The defendants in their motion for reconsideration urged that “as what is involved is an action to abate a nuisance and for damages, based on section 1803 of the Revised Civil Code, the plaintiffs could only recover such damages as they suffered within the year next preceding the filing of the complaint, in accordance with subdivision 2, section 1869 of the said code. Colls v. Municipality of Lares, 23 P.R.R. 805.”
The decision invoked does not support the contention of the appellants in connection with the facts of the present case. In that decision it was held, to quote' from the syllabus, that—
“Under sections 1869 and 1803 of the Revised Civil Code, an action against a municipality for damages arising from the construction of an alleged nuisance, consisting of a sewer, retaining wall and embankment built in order to open and grade a street, prescribes in one year in the absence of proof of damages resulting from the continuing nuisance.” Colls v. Municipality of Lares, 23 P.R.R. 805.
Here the damages claimed arose not only from the construction of the fence which blocked the street, but also from the maintenance of the fence, which practically ruined the property of the plaintiffs. As we have already said, there is involved a continuing nuisance.

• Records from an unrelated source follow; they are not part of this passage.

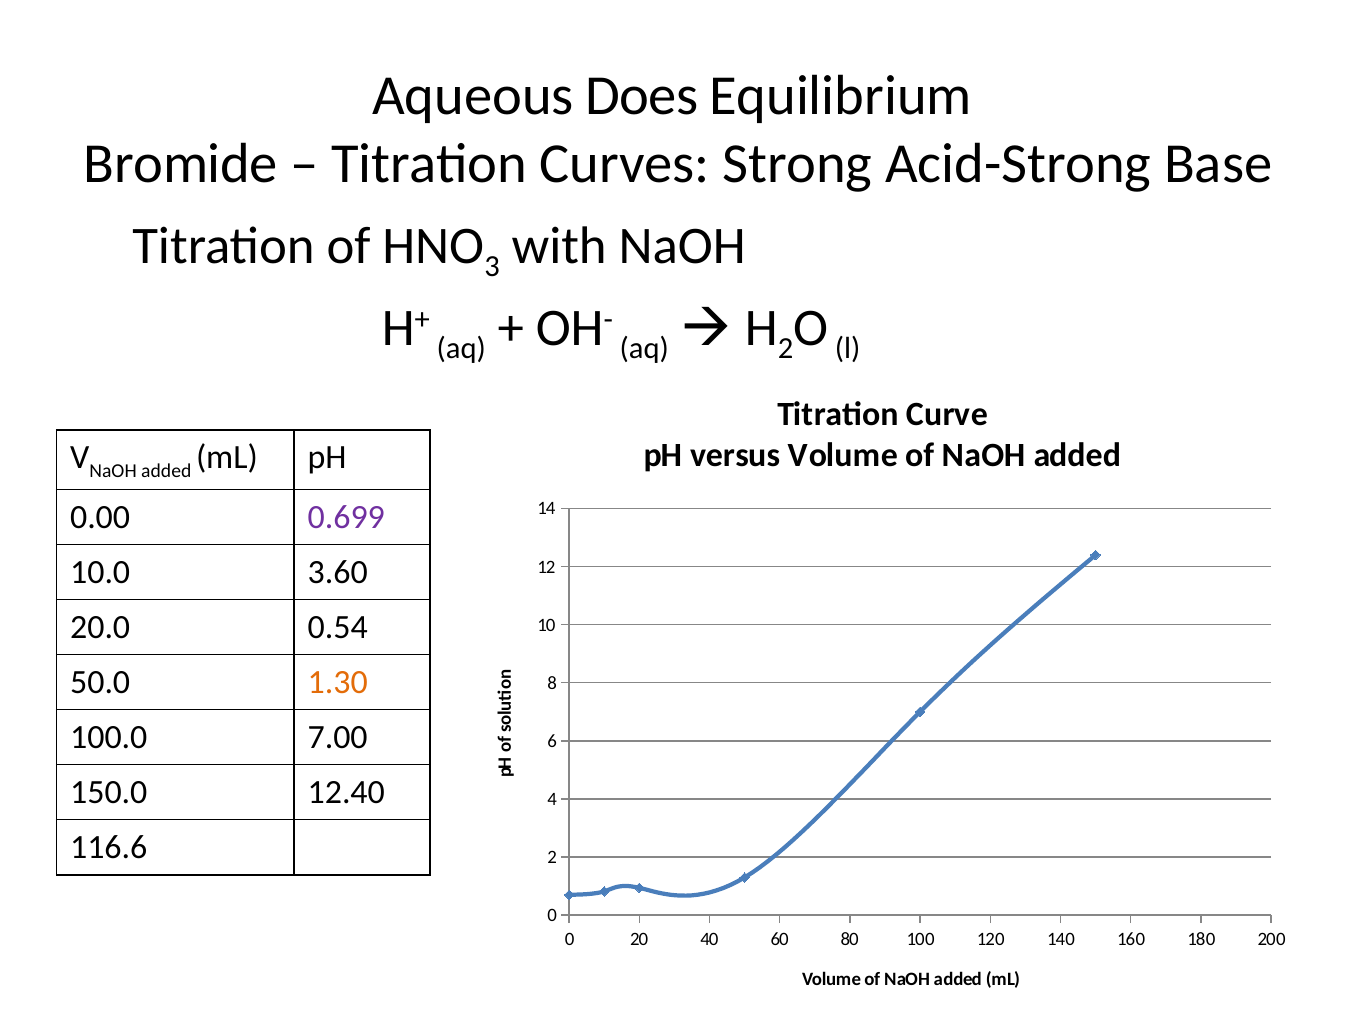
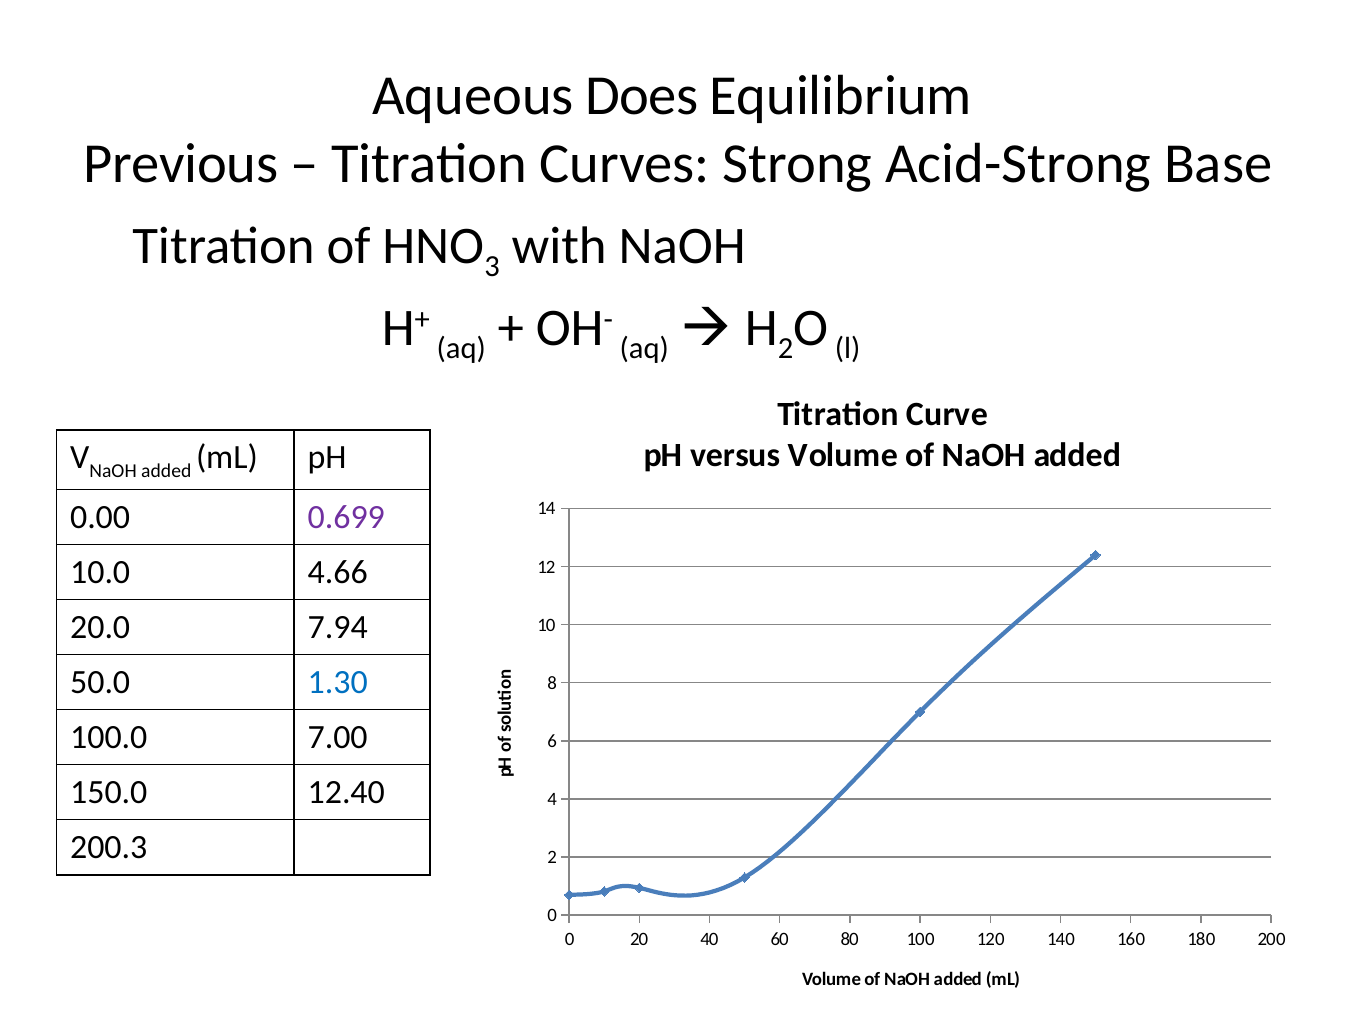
Bromide: Bromide -> Previous
3.60: 3.60 -> 4.66
0.54: 0.54 -> 7.94
1.30 colour: orange -> blue
116.6: 116.6 -> 200.3
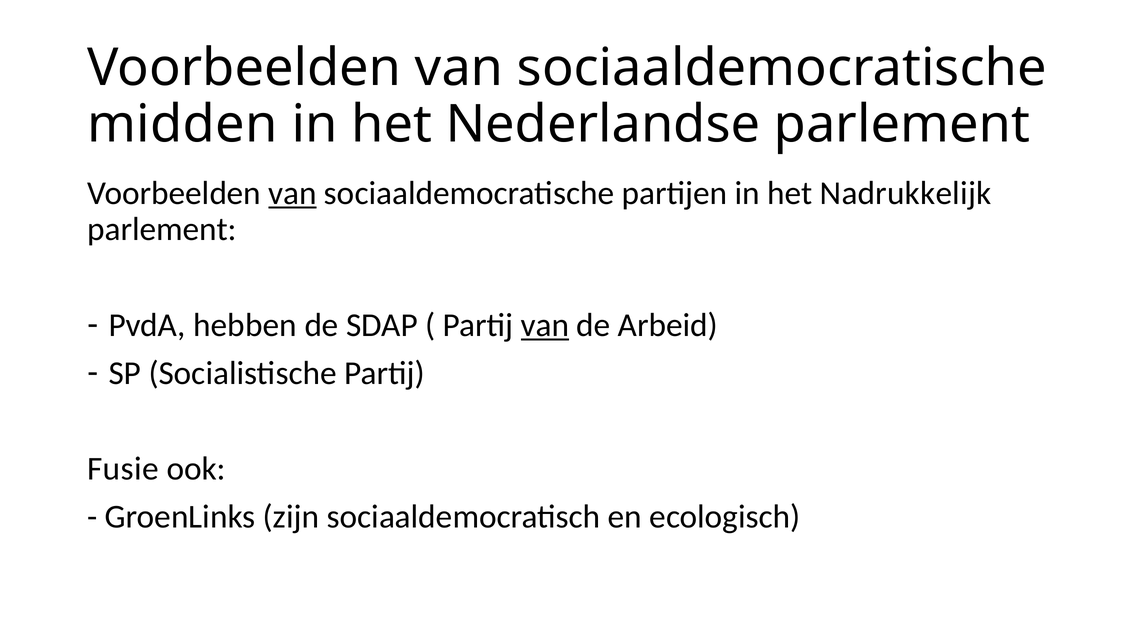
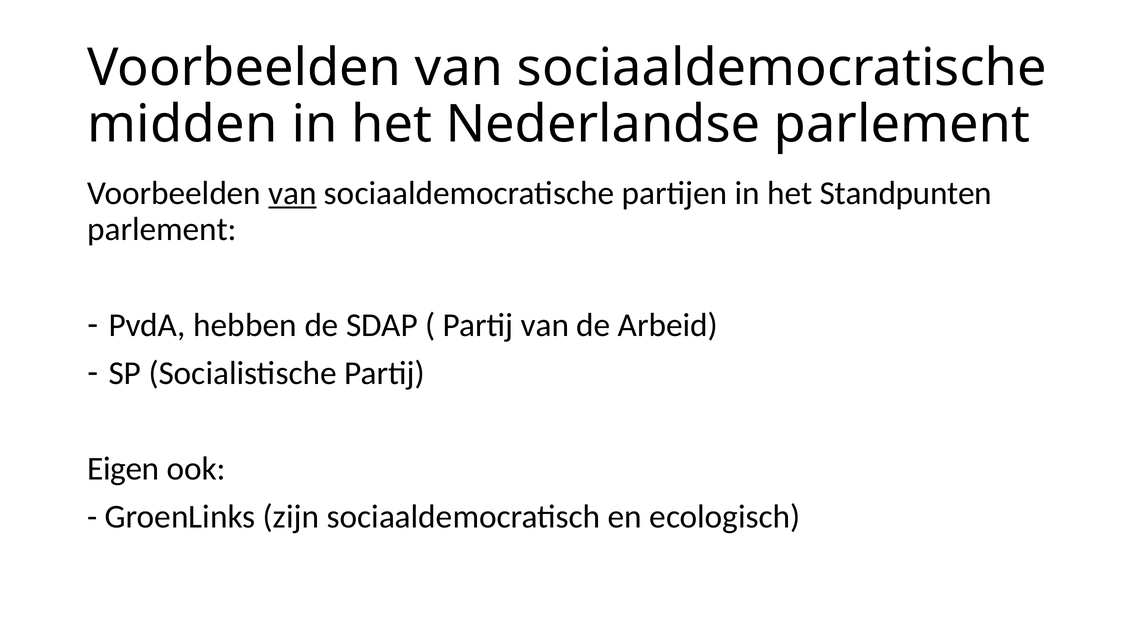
Nadrukkelijk: Nadrukkelijk -> Standpunten
van at (545, 325) underline: present -> none
Fusie: Fusie -> Eigen
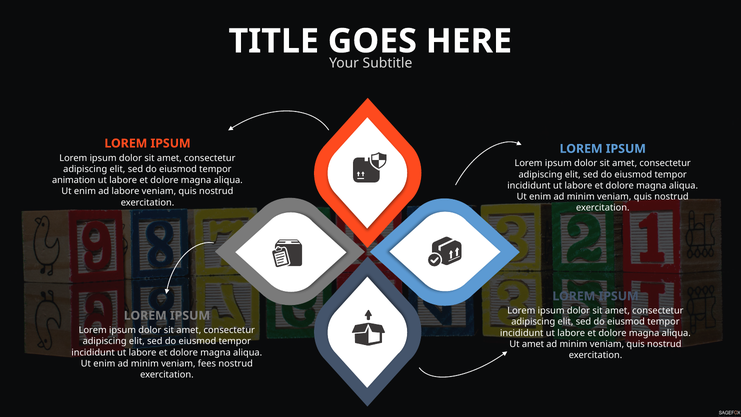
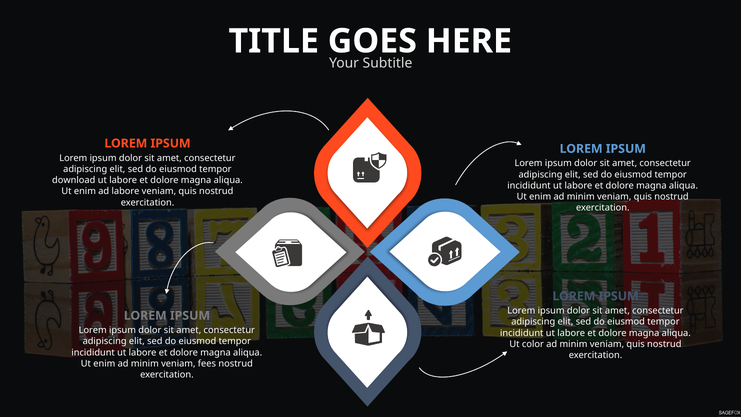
animation: animation -> download
Ut amet: amet -> color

‘ ‘ The apparent discrepancy in the American cases on this subject may, perhaps, be reduced,” it is said in Sutherland, 3d ed., vol. 4, p. 3051, “by supposing that where the nuisance consists of a structure of a permanent nature and intended by the defendant to be so, or of a use or invasion of the plaintiffs property, or a deprivation of some benefit appurtenant to it for an indefinitely long period in the future,, the injured party has an option to complain of it as a permanent injury and recover damages for the whole time, estimating *263its duration according to the defendant’s purpose in creating or continuing it; or to treat it as a temporary wrong* to be compensated' for while it continues, that is, until the act complained of becomes rightful by grant, condemnation of property or ceases by abatement.”
The fixing of the amount of recovery is not discussed in detail in the brief of the defendants. No analysis is made of the evidence regarding the same. Apart from the questions of law raised, nothing is said as to why the judge erred in fixing the amount at $8,000. That being so, and as unaided we have failed to find that any essential error has been committed by the court, we must accept its estimate as a just and proper one.
There only remains to be considered the assignment relating to the imposition of costs on the defendants. In our judgment, the error is nonexistent. An examination of the suit from its beginning, of all that was said by this court in its former opinion, in short, of the entire record, shows that the payment of the costs and attorney’s fees was imposed in accordance with the facts and the law, the trial court making a proper use of its discretion. There was no error.
Therefore, the judgment appealed from must be affirmed in all its parts.